According to other legend Dharchula gets its name from ‘Darchyo’ and ‘la’; Darchyo is a white coloured traditional holy flag and la is an honorific term in Rung languages.

==Demographics==
As of 2011, the population of Dharchula Nagar Palika (municipality) was 7,039 (3,797 males and 3,242 females), with a female sex ratio of 854 compared to the state average of 963. Children of 0–6 years represent 12.64% of the population with a child sex ratio of 824 compared to the Uttarakhand state average of 890. The literacy rate of Dharchula city is 88.68%, higher than the state average of 78.82%; literacy in males is around 95.10% and in females, it stands at 81.20%.

== History ==
Dharchula was an ancient trading town on the Trans-Himalayan trade routes. It was also halting place for the migrating tribals of the valleys' above i.e. Darma and Byans. People of Chaundas hardly migrated as the weather was much bearable unlike the other two valleys. Trade was based on barter system and was the only source of income for the inhabitants of Dharchula. Local handicrafts like carpets which are known here as ‘dan’, were exchanged with the Tibetans for food and clothing.

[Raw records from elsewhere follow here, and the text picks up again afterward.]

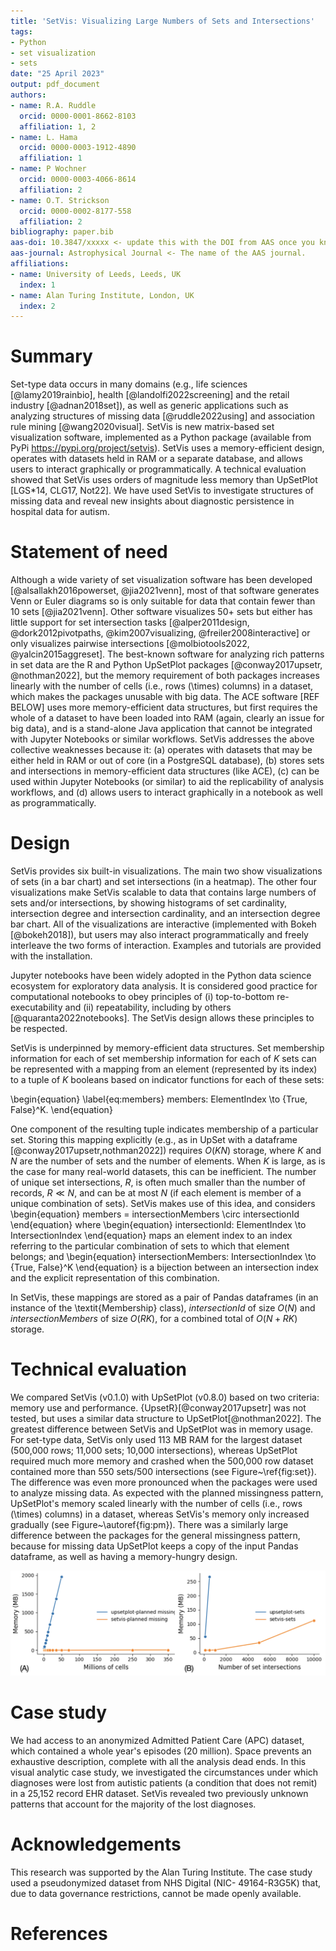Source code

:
```yaml
---
title: 'SetVis: Visualizing Large Numbers of Sets and Intersections'
tags:
- Python
- set visualization
- sets
date: "25 April 2023"
output: pdf_document
authors:
- name: R.A. Ruddle
  orcid: 0000-0001-8662-8103
  affiliation: 1, 2
- name: L. Hama
  orcid: 0000-0003-1912-4890
  affiliation: 1
- name: P Wochner
  orcid: 0000-0003-4066-8614
  affiliation: 2
- name: O.T. Strickson
  orcid: 0000-0002-8177-558
  affiliation: 2
bibliography: paper.bib
aas-doi: 10.3847/xxxxx <- update this with the DOI from AAS once you know it.
aas-journal: Astrophysical Journal <- The name of the AAS journal.
affiliations:
- name: University of Leeds, Leeds, UK
  index: 1
- name: Alan Turing Institute, London, UK
  index: 2
---
```


# Summary

Set-type data occurs in many domains (e.g., life sciences [@lamy2019rainbio], health [@landolfi2022screening] and the retail industry [@adnan2018set]), as well as generic applications such as analyzing structures of missing data [@ruddle2022using] and association rule mining [@wang2020visual]. SetVis is new matrix-based set visualization software, implemented as a Python package (available from PyPi https://pypi.org/project/setvis). SetVis uses a memory-efficient design, operates with datasets held in RAM or a separate database, and allows users to interact graphically or programmatically. A technical evaluation showed that SetVis uses orders of magnitude less memory than UpSetPlot [LGS*14, CLG17, Not22]. We have used SetVis to investigate structures of missing data and reveal new insights about diagnostic persistence in hospital data for autism.

# Statement of need
Although a wide variety of set visualization software has been developed [@alsallakh2016powerset, @jia2021venn], most of that software generates Venn or Euler
diagrams so is only suitable for data that contain fewer than 10 sets [@jia2021venn]. Other software visualizes 50+ sets but either has little support for set intersection tasks [@alper2011design, @dork2012pivotpaths, @kim2007visualizing, @freiler2008interactive] or only visualizes pairwise intersections [@molbiotools2022, @yalcin2015aggreset]. The best-known software for analyzing rich patterns in set data are the R and Python UpSetPlot packages [@conway2017upsetr, @nothman2022], but the memory requirement of both packages increases linearly with the number of cells (i.e., rows (\times) columns) in a dataset, which makes the packages unusable with big data. The ACE software [REF BELOW] uses more memory-efficient data structures, but first requires the whole of a dataset to have been loaded into RAM (again, clearly an issue for big data), and is a stand-alone Java application that cannot be integrated with Jupyter Notebooks or similar workflows. SetVis addresses the above collective weaknesses because it: (a) operates with datasets that may be either held in RAM or out of core (in a PostgreSQL database), (b) stores sets and intersections in memory-efficient data structures (like ACE), (c) can be used within Jupyter Notebooks (or similar) to aid the replicability of analysis workflows, and (d) allows users to interact graphically in a notebook as well as programmatically.

# Design
SetVis provides six built-in visualizations. The main two show visualizations of sets (in a bar chart) and set intersections (in a heatmap). The other four visualizations make SetVis scalable to data that contains large numbers of sets and/or intersections, by showing histograms of set cardinality, intersection degree and intersection cardinality, and an intersection degree bar chart. All of the visualizations are interactive (implemented with Bokeh [@bokeh2018]), but users may also interact programmatically and freely interleave the two forms of interaction. Examples and tutorials are provided with the installation.

Jupyter notebooks have been widely adopted in the Python data science ecosystem for exploratory data analysis. It is considered good practice for computational notebooks to obey principles of (i) top-to-bottom re-executability and (ii) repeatability, including by others [@quaranta2022notebooks]. The SetVis design allows these principles to be respected.
 
SetVis is underpinned by memory-efficient data structures. Set membership information for each of set membership information for each of $K$ sets can be represented with a mapping from an element (represented by its index) to a tuple of $K$ booleans based on indicator functions for each of these sets:

\begin{equation} \label{eq:members}
members: ElementIndex \to \{True, False\}^K.
\end{equation}

One component of the resulting tuple indicates membership of a particular set. Storing this mapping explicitly (e.g., as in UpSet with a dataframe [@conway2017upsetr,nothman2022]) requires $O(KN)$ storage, where $K$ and $N$ are the number of sets and the number of elements. When $K$ is large, as is the case for many real-world datasets, this can be inefficient.
The number of unique set intersections, $R$, is often much smaller than the number of records, $R \ll N$, and can be at most $N$ (if each element is member of a unique combination of sets). SetVis makes use of this idea, and considers
\begin{equation}
members = intersectionMembers \circ intersectionId
\end{equation}
where
\begin{equation}
intersectionId: ElementIndex \to IntersectionIndex
\end{equation}
maps an element index to an index referring to the particular combination of sets to which that element belongs; and
\begin{equation}
intersectionMembers: IntersectionIndex \to \{True, False\}^K
\end{equation}
is a bijection between an intersection index and the explicit representation of this combination.

In SetVis, these mappings are stored as a pair of Pandas dataframes (in an instance of the \textit{Membership} class), $intersectionId$ of size $O(N)$ and $intersectionMembers$ of size $O(RK)$, for a combined total of $O(N + RK)$ storage.

# Technical evaluation
We compared SetVis (v0.1.0) with UpSetPlot (v0.8.0) based on two criteria: memory use and performance.
{UpsetR}[@conway2017upsetr] was not tested, but uses a similar data structure to UpSetPlot[@nothman2022]. The greatest difference between SetVis and UpSetPlot was in memory usage. For set-type data, SetVis only used 113 MB RAM for the largest dataset (500,000 rows; 11,000 sets; 10,000 intersections), whereas UpSetPlot required much more memory and crashed when the 500,000 row dataset contained more than 550 sets/500 intersections (see Figure~\ref{fig:set}). The difference was even more pronounced when the packages were used to analyze missing data. As expected with the planned missingness pattern, UpSetPlot's memory scaled linearly with the number of cells (i.e., rows \(\times\) columns) in a dataset, whereas SetVis's memory only increased gradually (see Figure~\autoref{fig:pm}). There was a similarly large difference between the packages for the general missingness pattern, because for missing data UpSetPlot keeps a copy of the input Pandas dataframe, as well as having a memory-hungry design.

![(A) Memory used by UpSetPlot and SetVis for set-type data with 500,000 rows, 2 columns and a range of set intersections. There were always 10\% more sets than intersections. (B) Memory used by UpSetPlot and SetVis for the planned missingness pattern. The number of cells equals the number of rows \(\times\) columns in a dataset.\label{fig:both}](comb.png)


# Case study

We had access to an anonymized Admitted Patient Care (APC) dataset, which contained a whole year's episodes (20 million). Space prevents an exhaustive description, complete with all the analysis dead ends. In this visual analytic case study, we investigated the circumstances under which diagnoses were lost from autistic patients (a condition that does not remit) in a 25,152 record EHR dataset. SetVis revealed two previously unknown patterns that account for the majority of the lost diagnoses. 

# Acknowledgements

This research was supported by the Alan Turing Institute. The
case study used a pseudonymized dataset from NHS Digital (NIC-
49164-R3G5K) that, due to data governance restrictions, cannot be
made openly available.

# References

After the Indo-China War in 1962, all trading ties with the Tibetans came to a stop which caused innumerable hardships to the people of Dharchula. The difficulty forced people to look for alternate means of earnings. Soon the locals engaged themselves in farming, small businesses and cattle farming. With government intervention, good tourism facilities have developed in the town.

== Things to do from Dharchula ==
The following are some major attractions and activities around Dharchula:

Visit Adi Kailash (Chhota Kailash).
Adi Kailash is a sacred mountain, also known as Chhota Kailash, due to its resemblance to Mount Kailash in Tibet. It can be reached via Gunji and Jyolingkong with special permits. The site is considered highly sacred for devotees of Lord Shiva.

Explore Om Parvat.
Om Parvat is a natural wonder where the sacred symbol ‘ॐ (Om)’ appears naturally on the snow-covered mountain. It is a spiritually significant destination requiring permits offering panoramic Himalayan views.

Narayan Ashram.
Narayan Ashram is a peaceful spiritual retreat located at around 14,000 ft altitude. Established in 1936, it provides free food and accommodation for pilgrims and travelers surrounded by scenic Himalayan landscapes.

Trekking and Hiking.
The region offers several trekking opportunities including routes such as Dharchula to Narayan Ashram, trekking to Gunji and expeditions toward Kalapani and Lipulekh Pass (subject to permission). These routes offer challenging Himalayan terrain and scenic beauty.